Dalam proses perkuliahan, distraksi digital menggerogoti kedisiplinan. Notifikasi media sosial di tengah kuliah, godaan multitasking antara catatan kuliah dan TikTok, atau mengerjakan tugas sambil live streaming semua ini mengaburkan garis sakral antara ruang belajar dan hiburan.

Dosen kerap dihadapkan pada pilihan sulit: melarang teknologi akan dianggap kuno dan tidak menyesuaikan perkembangan jaman atau membiarkannya terjadi dengan menanggung risiko kecurangan. Perbedaan persepsi ini bukan sekadar masalah aturan. Ini adalah benturan nilai antara generasi yang dibesarkan dengan kebebasan digital (digital natives) dan pendidik penjaga tradisi akademik.

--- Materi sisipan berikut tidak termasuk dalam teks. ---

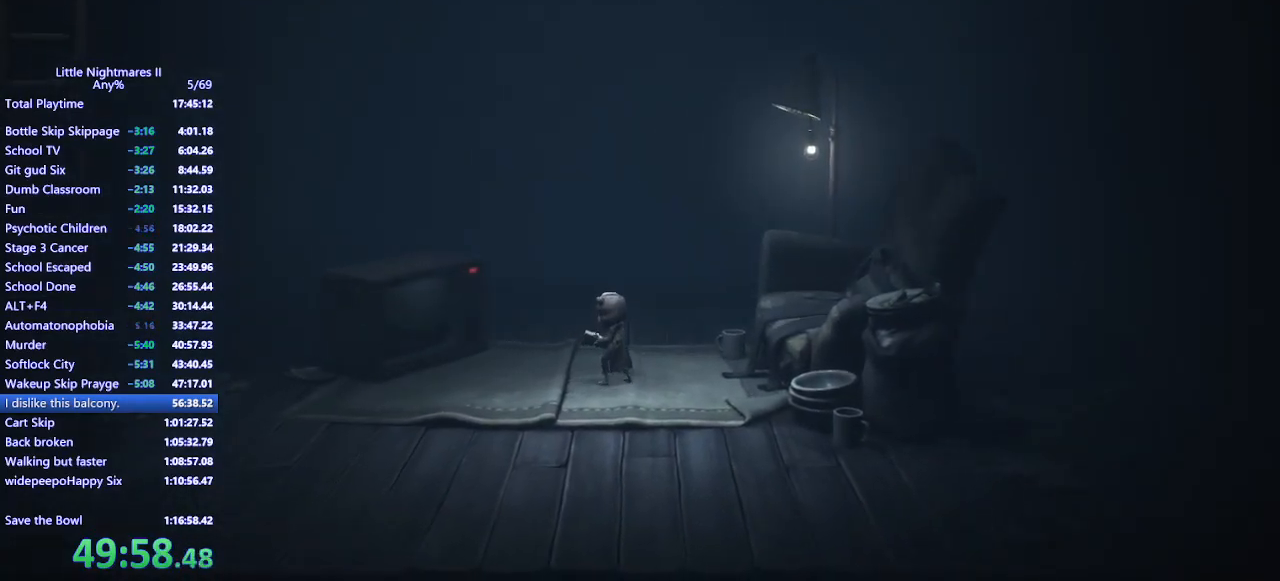
{"keys": ["a"], "mouse": ["mb4"], "events": []}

Kampus harus mulai mencari jalan terbaik, untuk menjadi jembatan kesenjangan pola fikir antara dosen dan mahasiswa, karena melarang total teknologi bukanlah solusi terbaik, teknologi adalah sebuah keniscayaan, maka hal yang dibutuhkan adalah,

Dialog antar generasi, Kampus harus menjadi ruang diskusi terbuka antara dosen dan mahasiswa untuk menyelaraskan persepsi definisi “kecurangan” di era digital. Literasi Etika Digital, setiap mata kuliah harus memberikan muatan pendidikan etika akademik dan harus melebur dalam kurikulum pembelajaran. Keteladanan Proaktif, dosen harus menjadi role model dalam keteladanan etika akademis dalam penggunaan teknologi untuk proses pembelajaran.

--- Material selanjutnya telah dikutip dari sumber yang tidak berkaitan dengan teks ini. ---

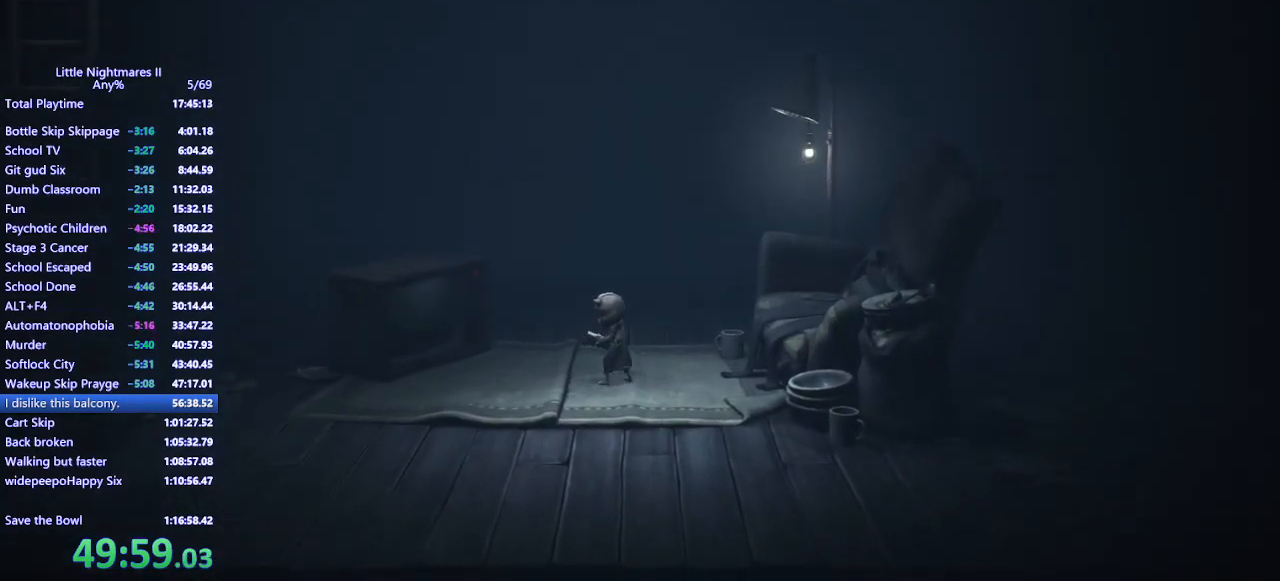
{"keys": ["a"], "mouse": ["mb4"], "events": []}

Tantangan ini bukan tentang “benar-salah”, melainkan tentang adaptasi nilai. Jika kampus gagal memahami alam pikir Gen Z, aturan etika akademik akan jadi monumen yang terabaikan oleh pergerakan jaman. Sebaliknya, jika mahasiswa mengabaikan esensi integritas, gelar sarjana hanya akan menjadi sertifikat kosong tanpa arti.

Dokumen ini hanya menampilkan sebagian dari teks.